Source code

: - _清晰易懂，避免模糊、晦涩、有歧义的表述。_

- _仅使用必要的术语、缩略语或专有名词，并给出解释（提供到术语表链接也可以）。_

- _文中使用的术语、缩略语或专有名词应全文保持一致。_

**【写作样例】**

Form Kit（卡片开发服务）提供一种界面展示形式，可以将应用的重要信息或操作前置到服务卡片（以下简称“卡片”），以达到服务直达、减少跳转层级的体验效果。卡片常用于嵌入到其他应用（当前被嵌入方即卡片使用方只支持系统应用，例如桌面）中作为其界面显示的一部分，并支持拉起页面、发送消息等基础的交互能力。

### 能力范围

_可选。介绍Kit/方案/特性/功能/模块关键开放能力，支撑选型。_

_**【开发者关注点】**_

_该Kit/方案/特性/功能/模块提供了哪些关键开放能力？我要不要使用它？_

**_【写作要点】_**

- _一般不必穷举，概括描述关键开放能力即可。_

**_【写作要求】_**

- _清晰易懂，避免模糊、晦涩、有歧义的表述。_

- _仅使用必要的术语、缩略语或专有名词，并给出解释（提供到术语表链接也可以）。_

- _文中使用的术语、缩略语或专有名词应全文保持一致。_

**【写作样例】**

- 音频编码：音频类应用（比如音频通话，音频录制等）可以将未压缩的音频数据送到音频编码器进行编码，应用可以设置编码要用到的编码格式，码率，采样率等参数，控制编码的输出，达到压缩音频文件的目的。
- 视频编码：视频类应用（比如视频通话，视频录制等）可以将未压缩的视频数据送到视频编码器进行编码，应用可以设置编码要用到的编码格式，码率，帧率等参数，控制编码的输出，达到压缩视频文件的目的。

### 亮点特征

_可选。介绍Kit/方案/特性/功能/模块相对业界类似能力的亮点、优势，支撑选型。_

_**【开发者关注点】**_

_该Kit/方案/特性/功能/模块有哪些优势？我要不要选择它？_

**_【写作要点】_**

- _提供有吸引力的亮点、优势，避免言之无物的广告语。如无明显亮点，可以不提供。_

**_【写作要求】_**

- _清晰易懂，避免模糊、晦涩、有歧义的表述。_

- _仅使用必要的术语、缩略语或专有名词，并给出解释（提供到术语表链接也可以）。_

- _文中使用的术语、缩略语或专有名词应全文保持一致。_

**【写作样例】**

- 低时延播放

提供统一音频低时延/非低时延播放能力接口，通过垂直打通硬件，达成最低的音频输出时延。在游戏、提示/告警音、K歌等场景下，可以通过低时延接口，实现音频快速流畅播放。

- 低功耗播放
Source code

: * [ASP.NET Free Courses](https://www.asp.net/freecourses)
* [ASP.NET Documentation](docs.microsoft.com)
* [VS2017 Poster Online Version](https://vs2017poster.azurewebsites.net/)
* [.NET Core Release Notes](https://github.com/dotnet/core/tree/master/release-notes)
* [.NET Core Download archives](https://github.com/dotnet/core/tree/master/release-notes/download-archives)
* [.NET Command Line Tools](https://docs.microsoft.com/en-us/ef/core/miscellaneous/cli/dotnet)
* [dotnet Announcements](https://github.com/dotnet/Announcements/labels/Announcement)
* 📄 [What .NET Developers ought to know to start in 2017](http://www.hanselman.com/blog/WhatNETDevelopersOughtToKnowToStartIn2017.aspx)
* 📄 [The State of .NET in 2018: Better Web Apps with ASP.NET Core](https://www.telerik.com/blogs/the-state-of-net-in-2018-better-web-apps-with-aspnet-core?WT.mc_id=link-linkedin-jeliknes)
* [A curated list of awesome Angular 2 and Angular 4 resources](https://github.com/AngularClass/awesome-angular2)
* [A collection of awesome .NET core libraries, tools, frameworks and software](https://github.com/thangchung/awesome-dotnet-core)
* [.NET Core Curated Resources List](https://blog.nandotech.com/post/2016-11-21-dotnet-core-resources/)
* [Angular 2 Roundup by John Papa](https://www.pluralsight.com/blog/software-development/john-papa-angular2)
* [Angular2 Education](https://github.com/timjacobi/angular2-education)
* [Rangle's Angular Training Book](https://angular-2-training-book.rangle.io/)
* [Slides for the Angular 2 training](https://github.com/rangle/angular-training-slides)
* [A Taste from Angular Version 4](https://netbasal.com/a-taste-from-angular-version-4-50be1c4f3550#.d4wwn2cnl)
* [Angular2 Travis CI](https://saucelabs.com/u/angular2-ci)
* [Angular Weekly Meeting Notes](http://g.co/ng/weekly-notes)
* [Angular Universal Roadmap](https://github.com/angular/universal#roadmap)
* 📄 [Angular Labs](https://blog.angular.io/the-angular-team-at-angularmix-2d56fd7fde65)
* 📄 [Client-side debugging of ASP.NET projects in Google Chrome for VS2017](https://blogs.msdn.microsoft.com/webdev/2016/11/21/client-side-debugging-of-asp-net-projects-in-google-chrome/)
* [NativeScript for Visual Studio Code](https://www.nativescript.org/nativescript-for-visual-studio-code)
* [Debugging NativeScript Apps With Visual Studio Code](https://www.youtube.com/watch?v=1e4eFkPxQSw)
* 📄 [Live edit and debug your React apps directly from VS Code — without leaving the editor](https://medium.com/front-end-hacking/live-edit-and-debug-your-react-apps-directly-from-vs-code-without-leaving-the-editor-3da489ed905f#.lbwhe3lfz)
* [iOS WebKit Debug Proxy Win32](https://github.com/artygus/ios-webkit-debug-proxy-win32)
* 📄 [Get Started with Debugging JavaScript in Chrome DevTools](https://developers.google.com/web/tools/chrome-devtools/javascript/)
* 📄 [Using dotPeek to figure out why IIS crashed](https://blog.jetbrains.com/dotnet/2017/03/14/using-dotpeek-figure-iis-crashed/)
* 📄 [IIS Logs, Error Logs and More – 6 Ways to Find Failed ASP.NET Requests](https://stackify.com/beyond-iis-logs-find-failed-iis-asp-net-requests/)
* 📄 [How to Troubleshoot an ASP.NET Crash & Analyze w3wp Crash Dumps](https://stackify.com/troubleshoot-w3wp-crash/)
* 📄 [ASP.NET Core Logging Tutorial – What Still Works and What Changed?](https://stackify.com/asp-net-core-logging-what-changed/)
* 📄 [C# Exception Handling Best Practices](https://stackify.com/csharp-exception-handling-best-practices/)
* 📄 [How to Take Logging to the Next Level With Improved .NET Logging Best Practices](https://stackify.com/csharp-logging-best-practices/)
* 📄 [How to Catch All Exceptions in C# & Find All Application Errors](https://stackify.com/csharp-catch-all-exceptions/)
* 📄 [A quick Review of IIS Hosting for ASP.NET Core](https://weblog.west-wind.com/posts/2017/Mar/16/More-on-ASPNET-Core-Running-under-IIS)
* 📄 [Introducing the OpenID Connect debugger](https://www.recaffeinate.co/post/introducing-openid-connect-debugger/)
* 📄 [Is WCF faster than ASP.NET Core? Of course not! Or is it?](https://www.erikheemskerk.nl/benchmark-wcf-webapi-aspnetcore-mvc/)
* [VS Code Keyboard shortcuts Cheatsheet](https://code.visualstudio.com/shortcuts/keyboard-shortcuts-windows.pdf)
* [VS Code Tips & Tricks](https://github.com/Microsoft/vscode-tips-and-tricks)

++++++

## Work task
In the records above, find the line containing "[.NET Core Release" and restate word for word every line from the first through that one.

## Result
Source code

: - _清晰易懂，避免模糊、晦涩、有歧义的表述。_

- _仅使用必要的术语、缩略语或专有名词，并给出解释（提供到术语表链接也可以）。_

- _文中使用的术语、缩略语或专有名词应全文保持一致。_

**【写作样例】**

Form Kit（卡片开发服务）提供一种界面展示形式，可以将应用的重要信息或操作前置到服务卡片（以下简称“卡片”），以达到服务直达、减少跳转层级的体验效果。卡片常用于嵌入到其他应用（当前被嵌入方即卡片使用方只支持系统应用，例如桌面）中作为其界面显示的一部分，并支持拉起页面、发送消息等基础的交互能力。

### 能力范围

_可选。介绍Kit/方案/特性/功能/模块关键开放能力，支撑选型。_

_**【开发者关注点】**_

_该Kit/方案/特性/功能/模块提供了哪些关键开放能力？我要不要使用它？_

**_【写作要点】_**

- _一般不必穷举，概括描述关键开放能力即可。_

**_【写作要求】_**

- _清晰易懂，避免模糊、晦涩、有歧义的表述。_

- _仅使用必要的术语、缩略语或专有名词，并给出解释（提供到术语表链接也可以）。_

- _文中使用的术语、缩略语或专有名词应全文保持一致。_

**【写作样例】**

- 音频编码：音频类应用（比如音频通话，音频录制等）可以将未压缩的音频数据送到音频编码器进行编码，应用可以设置编码要用到的编码格式，码率，采样率等参数，控制编码的输出，达到压缩音频文件的目的。
- 视频编码：视频类应用（比如视频通话，视频录制等）可以将未压缩的视频数据送到视频编码器进行编码，应用可以设置编码要用到的编码格式，码率，帧率等参数，控制编码的输出，达到压缩视频文件的目的。

### 亮点特征

_可选。介绍Kit/方案/特性/功能/模块相对业界类似能力的亮点、优势，支撑选型。_

_**【开发者关注点】**_

_该Kit/方案/特性/功能/模块有哪些优势？我要不要选择它？_

**_【写作要点】_**

- _提供有吸引力的亮点、优势，避免言之无物的广告语。如无明显亮点，可以不提供。_

**_【写作要求】_**

- _清晰易懂，避免模糊、晦涩、有歧义的表述。_

- _仅使用必要的术语、缩略语或专有名词，并给出解释（提供到术语表链接也可以）。_

- _文中使用的术语、缩略语或专有名词应全文保持一致。_

**【写作样例】**

- 低时延播放

提供统一音频低时延/非低时延播放能力接口，通过垂直打通硬件，达成最低的音频输出时延。在游戏、提示/告警音、K歌等场景下，可以通过低时延接口，实现音频快速流畅播放。

- 低功耗播放
Source code

: * [ASP.NET Free Courses](https://www.asp.net/freecourses)
* [ASP.NET Documentation](docs.microsoft.com)
* [VS2017 Poster Online Version](https://vs2017poster.azurewebsites.net/)
* [.NET Core Release Notes](https://github.com/dotnet/core/tree/master/release-notes)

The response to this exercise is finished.